:: Task goal ::
In the entries below, find the line containing "84: (129, 172)" and the line containing "111: (192, 140)". Copy those two lines and everything between them exactly, and only that.

:: Extracted material ::
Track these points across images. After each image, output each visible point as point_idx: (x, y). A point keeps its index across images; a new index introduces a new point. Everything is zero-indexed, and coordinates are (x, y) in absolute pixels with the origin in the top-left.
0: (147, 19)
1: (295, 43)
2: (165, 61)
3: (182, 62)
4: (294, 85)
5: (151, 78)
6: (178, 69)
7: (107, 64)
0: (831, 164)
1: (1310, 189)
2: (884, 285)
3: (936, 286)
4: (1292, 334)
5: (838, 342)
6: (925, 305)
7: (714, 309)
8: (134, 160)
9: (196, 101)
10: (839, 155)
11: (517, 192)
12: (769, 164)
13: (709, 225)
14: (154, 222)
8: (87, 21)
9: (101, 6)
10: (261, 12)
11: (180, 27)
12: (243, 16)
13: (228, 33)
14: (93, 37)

* * *

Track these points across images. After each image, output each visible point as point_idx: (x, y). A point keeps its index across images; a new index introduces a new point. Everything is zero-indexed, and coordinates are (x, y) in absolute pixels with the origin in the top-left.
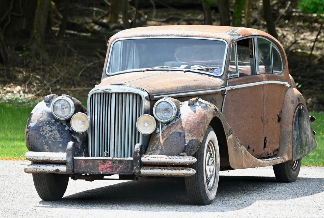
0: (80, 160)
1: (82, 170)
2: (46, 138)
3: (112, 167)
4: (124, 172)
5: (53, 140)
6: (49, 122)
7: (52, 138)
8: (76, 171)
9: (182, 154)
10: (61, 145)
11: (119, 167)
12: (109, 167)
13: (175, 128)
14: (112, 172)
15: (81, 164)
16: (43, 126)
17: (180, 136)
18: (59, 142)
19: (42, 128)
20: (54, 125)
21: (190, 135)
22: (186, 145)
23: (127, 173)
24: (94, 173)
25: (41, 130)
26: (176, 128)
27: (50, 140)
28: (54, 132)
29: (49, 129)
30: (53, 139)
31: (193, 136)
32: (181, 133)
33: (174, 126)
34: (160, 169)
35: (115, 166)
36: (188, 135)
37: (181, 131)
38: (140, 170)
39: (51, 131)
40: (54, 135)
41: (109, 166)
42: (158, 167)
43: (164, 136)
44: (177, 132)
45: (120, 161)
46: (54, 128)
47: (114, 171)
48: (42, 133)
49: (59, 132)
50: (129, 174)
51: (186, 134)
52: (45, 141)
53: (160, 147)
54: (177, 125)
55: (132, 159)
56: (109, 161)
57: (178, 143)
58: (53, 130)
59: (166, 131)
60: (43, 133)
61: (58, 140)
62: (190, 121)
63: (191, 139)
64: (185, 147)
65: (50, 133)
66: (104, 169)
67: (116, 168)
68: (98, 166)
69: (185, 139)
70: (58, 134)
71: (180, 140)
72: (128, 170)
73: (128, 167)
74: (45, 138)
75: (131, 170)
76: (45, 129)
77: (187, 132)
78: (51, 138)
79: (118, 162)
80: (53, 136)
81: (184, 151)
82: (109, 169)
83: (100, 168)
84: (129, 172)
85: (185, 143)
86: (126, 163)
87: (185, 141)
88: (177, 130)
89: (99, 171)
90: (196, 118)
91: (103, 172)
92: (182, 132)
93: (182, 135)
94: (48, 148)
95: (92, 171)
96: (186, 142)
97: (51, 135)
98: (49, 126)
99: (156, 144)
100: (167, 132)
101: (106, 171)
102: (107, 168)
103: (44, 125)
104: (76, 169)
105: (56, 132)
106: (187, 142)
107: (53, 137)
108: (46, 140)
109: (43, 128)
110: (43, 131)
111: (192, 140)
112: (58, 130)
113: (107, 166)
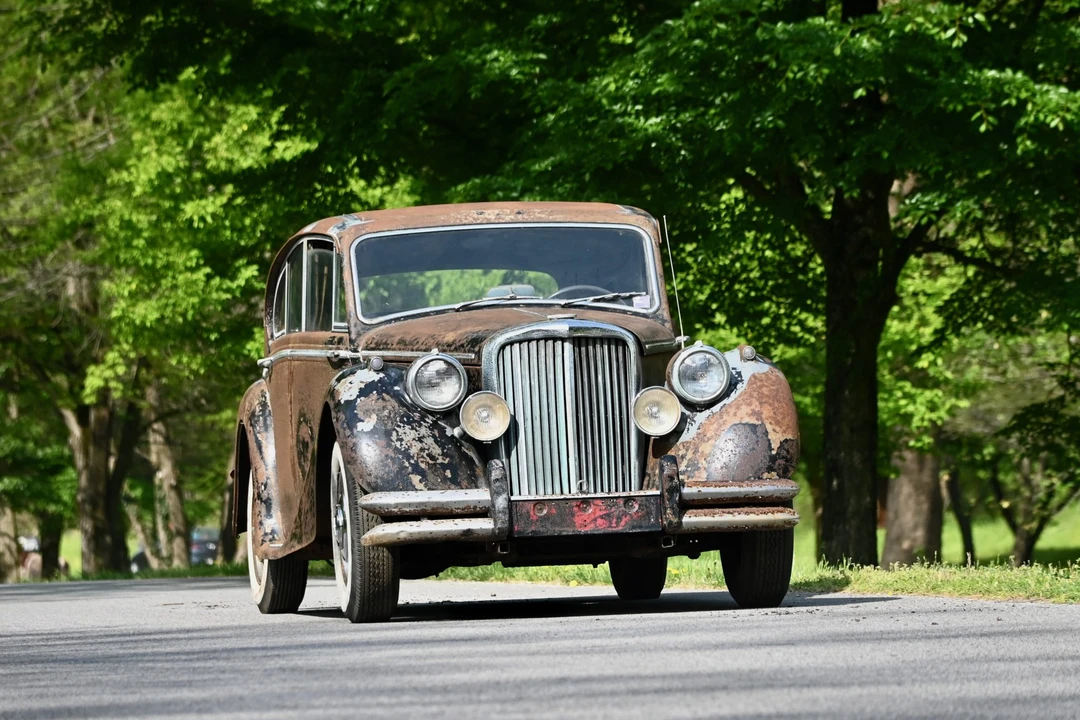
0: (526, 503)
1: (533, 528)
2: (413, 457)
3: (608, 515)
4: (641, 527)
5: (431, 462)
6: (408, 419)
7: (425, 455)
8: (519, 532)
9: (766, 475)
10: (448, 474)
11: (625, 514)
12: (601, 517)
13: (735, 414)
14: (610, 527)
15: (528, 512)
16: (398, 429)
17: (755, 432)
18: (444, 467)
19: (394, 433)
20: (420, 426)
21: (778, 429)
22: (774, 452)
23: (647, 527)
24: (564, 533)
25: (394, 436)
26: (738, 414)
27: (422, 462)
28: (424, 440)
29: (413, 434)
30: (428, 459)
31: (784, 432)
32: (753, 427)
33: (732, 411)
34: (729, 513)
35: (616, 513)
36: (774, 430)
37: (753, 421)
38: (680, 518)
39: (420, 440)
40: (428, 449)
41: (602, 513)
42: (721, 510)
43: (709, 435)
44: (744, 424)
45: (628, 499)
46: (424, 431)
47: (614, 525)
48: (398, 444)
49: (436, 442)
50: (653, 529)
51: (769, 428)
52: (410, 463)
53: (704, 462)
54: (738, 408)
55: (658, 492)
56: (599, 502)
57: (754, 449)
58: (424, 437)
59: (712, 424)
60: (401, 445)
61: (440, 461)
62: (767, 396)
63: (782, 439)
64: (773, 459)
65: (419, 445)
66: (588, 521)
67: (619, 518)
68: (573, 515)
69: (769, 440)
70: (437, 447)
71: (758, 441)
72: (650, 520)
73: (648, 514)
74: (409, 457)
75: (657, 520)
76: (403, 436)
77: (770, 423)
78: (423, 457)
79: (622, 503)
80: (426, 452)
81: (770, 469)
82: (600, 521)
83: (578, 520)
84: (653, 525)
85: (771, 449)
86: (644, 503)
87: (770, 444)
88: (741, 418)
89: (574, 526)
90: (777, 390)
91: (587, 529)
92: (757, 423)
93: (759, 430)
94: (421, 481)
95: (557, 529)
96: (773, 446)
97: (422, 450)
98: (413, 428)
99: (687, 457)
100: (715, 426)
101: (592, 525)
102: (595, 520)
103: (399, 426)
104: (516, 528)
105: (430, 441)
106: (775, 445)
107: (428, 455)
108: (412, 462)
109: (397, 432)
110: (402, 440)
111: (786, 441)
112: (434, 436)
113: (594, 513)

:: Response to this task ::
84: (129, 172)
85: (185, 143)
86: (126, 163)
87: (185, 141)
88: (177, 130)
89: (99, 171)
90: (196, 118)
91: (103, 172)
92: (182, 132)
93: (182, 135)
94: (48, 148)
95: (92, 171)
96: (186, 142)
97: (51, 135)
98: (49, 126)
99: (156, 144)
100: (167, 132)
101: (106, 171)
102: (107, 168)
103: (44, 125)
104: (76, 169)
105: (56, 132)
106: (187, 142)
107: (53, 137)
108: (46, 140)
109: (43, 128)
110: (43, 131)
111: (192, 140)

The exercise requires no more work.